───── SELECTED PASSAGE

September 18, 2010

Advice Worth Repeating

This post first appeared as the September Writecraft column in WritersTalk, the newsletter of the South Bay Writers branch of the California Writers Club.

 

As I write about the craft of writing, I sometimes worry that I'm repeating myself. I'm certainly repeating advice that I've learned from other writers, who frequently share the same advice as still others. There's a reason for all this repetition. The tips I've encountered over and over again are the best ones out there. I'll take my turn at sharing:

1. Present a scene, not an explanation. This is what people mean by "Show, don't tell," an instruction that always struck me as enigmatic. Readers want to experience the events of a story along with the characters, so give them vivid action, dialogue, and sensory details, not a recap.

"Douglas and Bonnie argued over the laundry" is far less interesting than a scene in which the argument plays out through hurled insults and undergarments. Instead of stating "Howie felt anxious," describe the physical effects of Howie's anxiety or reveal his troubled thoughts. Avoid generic descriptions such as "Meredith was cute" that neither paint a picture for the reader nor offer insight into the mind of the character who's appreciating Meredith's cuteness.

During important parts of a story, allow the reader to get inside the scene and the characters. At times, however, it will be appropriate to summarize. If the argument about laundry is incidental, a sentence of exposition may suffice.

2. Leave out the boring parts. Not everything that happens to the characters has to appear in a story. The logic of a plot often requires characters to undertake the same kinds of actions that bore us in real life: traveling from place to place, deciding what to cook for dinner, getting ready for bed. Unless something significant occurs during these events, sum them up in a few words or skip over them. Writers have the power to move characters through space and time with magic phrases like "When he arrived at the factory," "After hours of research," and "The next morning."

Repetition is boring. Don't write the scene in which a character reflects on or tells someone about a previous scene. Even if the musing or reporting is intended to offer juicy new insight, take care not to repeat information that the reader already knows.

Stay away from predictable characters, obvious situations, generic details, and cliché phrases. Unexpected alternatives are harder to come up with, but they're rarely boring.

──────────
───── PROVIDED DATA

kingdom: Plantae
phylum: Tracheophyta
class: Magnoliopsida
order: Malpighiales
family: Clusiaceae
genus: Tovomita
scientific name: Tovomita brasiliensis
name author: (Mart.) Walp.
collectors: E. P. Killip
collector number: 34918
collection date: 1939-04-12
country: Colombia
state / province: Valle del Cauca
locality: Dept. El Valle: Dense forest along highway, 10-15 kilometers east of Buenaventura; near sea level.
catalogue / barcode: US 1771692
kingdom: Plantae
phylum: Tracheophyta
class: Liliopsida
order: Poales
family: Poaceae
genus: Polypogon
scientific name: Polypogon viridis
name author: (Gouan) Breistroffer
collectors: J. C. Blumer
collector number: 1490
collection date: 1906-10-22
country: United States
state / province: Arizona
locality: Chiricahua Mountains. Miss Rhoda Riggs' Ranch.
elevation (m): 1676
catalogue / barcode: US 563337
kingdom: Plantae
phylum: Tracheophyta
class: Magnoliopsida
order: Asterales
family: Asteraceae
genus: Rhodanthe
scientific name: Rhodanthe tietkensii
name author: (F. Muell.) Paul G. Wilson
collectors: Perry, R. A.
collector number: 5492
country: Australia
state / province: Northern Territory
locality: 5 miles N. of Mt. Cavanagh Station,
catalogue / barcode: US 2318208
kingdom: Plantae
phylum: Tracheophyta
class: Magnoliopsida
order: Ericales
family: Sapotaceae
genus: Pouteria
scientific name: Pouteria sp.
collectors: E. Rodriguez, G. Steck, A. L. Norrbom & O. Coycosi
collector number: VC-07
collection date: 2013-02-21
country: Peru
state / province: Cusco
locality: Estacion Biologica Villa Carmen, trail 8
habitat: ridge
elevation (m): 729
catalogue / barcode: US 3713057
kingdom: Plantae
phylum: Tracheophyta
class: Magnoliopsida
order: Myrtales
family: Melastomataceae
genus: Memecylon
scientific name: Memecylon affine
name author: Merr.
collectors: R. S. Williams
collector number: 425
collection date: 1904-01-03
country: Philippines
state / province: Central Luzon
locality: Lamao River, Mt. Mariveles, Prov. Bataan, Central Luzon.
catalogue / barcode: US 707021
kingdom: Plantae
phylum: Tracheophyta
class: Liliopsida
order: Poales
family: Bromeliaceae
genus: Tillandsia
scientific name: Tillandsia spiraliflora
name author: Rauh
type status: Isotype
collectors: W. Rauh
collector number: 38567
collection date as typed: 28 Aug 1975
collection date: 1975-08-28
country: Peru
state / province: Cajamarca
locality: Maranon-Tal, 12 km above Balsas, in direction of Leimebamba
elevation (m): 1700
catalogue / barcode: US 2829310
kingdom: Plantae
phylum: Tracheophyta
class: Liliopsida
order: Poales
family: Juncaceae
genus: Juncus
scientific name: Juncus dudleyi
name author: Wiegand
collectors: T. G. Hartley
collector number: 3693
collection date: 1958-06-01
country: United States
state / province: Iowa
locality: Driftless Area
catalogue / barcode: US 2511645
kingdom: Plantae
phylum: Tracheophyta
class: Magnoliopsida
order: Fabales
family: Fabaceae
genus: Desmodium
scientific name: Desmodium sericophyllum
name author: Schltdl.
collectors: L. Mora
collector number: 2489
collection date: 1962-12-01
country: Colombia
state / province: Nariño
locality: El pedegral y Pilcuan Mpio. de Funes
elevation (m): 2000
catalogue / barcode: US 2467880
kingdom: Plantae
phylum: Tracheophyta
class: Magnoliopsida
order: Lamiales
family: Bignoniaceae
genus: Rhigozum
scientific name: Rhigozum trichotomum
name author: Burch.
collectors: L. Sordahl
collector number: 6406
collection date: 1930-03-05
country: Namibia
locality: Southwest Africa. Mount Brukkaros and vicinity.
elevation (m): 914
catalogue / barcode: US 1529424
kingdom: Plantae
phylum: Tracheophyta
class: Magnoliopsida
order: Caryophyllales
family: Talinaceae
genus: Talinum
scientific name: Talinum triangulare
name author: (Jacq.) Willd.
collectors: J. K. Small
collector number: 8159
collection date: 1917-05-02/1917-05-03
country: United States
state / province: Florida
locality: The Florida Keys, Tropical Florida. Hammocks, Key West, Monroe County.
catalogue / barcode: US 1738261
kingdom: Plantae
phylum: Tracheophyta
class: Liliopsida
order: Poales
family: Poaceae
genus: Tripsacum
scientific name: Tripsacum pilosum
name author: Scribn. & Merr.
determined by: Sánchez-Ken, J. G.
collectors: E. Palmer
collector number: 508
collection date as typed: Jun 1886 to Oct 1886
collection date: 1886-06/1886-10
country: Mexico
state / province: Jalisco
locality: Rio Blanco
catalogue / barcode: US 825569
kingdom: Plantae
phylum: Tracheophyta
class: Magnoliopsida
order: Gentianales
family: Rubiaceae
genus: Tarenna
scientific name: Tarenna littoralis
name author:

──────────

TASK DIRECTIONS - According to the writing-advice column, why should a writer give readers vivid action, dialogue, and sensory details rather than a recap? Answer in one to three sentences. The entries have no connection to the writing-advice column.

PROBLEM SOLUTION - Readers want to experience a story's events along with the characters. A recap only reports those events, while vivid action, dialogue, and sensory details let readers live through them.